TOYOTA FORECASTS FIRST OPERATING LOSS


Toyota is sinking into its first operating loss in seven decades. The Japanese auto giant has not reported an operating loss since 1938, its first year in business.



Toyota is sinking into its first operating loss in seven decades. The Japanese auto giant has not reported an operating loss since 1938, its first year in business. Toyota, which overtook GM as the world’s biggest automaker in 2007, has enjoyed strong sales in the past few years, mainly due to its pioneering petrol/electricity hybrid, the Prius, and its wide range  of new popular car models, like the Camry Sedan and Corolla. Now, it is expecting to lose approximately between $1.5 billion and $1.7 billion this fiscal year, this being the latest sign of the global auto industry’s sharp slowdown. Toyota reports earnings on a fiscal calendar beginning in April.

The global financial downturn has taken a major toll on automakers. Global vehicle production fell 16 % in the fourth quarter, according to the firm IHS Global Insight.
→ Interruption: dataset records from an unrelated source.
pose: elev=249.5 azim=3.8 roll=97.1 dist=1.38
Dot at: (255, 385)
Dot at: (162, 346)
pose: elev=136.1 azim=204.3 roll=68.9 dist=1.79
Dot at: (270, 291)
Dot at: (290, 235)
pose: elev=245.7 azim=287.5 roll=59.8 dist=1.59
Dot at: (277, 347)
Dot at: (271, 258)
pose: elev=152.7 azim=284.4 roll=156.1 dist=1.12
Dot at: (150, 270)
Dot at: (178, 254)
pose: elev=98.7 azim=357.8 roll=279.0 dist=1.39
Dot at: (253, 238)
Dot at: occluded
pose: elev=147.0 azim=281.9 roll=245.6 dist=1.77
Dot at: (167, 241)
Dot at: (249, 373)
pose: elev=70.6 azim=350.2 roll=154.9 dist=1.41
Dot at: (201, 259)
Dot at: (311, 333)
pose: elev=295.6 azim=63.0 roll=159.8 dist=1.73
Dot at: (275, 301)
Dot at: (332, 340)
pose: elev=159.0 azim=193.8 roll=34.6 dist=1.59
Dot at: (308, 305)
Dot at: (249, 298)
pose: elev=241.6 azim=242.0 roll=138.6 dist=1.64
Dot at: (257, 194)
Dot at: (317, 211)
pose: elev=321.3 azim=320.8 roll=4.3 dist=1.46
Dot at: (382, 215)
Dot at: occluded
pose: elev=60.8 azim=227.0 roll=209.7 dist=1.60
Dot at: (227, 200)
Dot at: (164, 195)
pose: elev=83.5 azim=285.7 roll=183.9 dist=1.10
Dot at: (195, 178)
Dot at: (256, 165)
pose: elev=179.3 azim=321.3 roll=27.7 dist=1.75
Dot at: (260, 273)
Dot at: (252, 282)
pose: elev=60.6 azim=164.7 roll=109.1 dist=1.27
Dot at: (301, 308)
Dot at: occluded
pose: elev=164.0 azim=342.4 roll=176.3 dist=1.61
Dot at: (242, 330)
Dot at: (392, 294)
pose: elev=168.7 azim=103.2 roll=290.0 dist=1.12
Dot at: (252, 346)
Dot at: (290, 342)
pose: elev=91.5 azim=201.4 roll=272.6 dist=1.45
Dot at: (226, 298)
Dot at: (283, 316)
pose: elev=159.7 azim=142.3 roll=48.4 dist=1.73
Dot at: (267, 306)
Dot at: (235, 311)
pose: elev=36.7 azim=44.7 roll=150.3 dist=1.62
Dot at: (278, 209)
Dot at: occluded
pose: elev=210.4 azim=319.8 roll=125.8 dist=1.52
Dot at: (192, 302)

Although, of course, it has to be taken into account that the starting point of which Toyota began coping with the global crisis is not comparable to the starting points of GM, Ford or Chrysler; since Toyota made a record profit of 2.27 trillion yen in 2007. Toyota -long the world’s most profitable automaker- is not an exempt from the slowdown in the automaker industry, and is being seriously affected by the global financial meltdown. Toyota will sell about 1.4 million fewer vehicles globally in this fiscal year than it did last year, falling in virtually every region. According to Toyota, sales will drop by 250,000 units in North America alone -the world’s largest car market-, forcing the company to lower assembly lines and delay manufacturing projects.

Toyota’s sales are also plummeting  as a result of a strong local currency. Japanese exports have suffered because of currency exchange rates in the last months, cooling the demand both in the United States and Europe. According to the Japanese government, the rising value of the yen caused  Japan’s trade deficit to reach  $2.5 billion in November. Japanese exports plunged a record 27%  in November alone and suffered their biggest year-on-year drop since the current system of statistics went into effect in 1980. Although Toyota often proclaims that it wants to build where it sells, nearly  40% of the vehicles sold by Toyota in the U.S. last year were imported. Toyota expects losses of about $2.2 billion due to currency exchange rates alone.

Toyota is taking several steps to confront this crisis. It will postpone all projects to expand capacity, move 16 of its 75 global assembly lines to a single shift, and cancel directors’ bonus payments for this year, among a wide range of steps aimed at improving near-term profitability. But the sales decline has been so dramatic that production has to be reduced  and Toyota may be forced to take unusual steps. The most significant change that Toyota may be facing is the modification of their so-called “just-in-time” (JIT) manufacturing system in an effort to avoid possible supplier bankruptcies disrupting production. Toyota may have to accumulate inventories if it wants to mitigate the effects of a collapse among its suppliers.


Despite the likely operating loss, Toyota expects to post a $557 million net profit for the fiscal year. Toyota is still profitable because of the surplus derived  from their investments, fringe benefits, and all the other financial activities outside of their core business.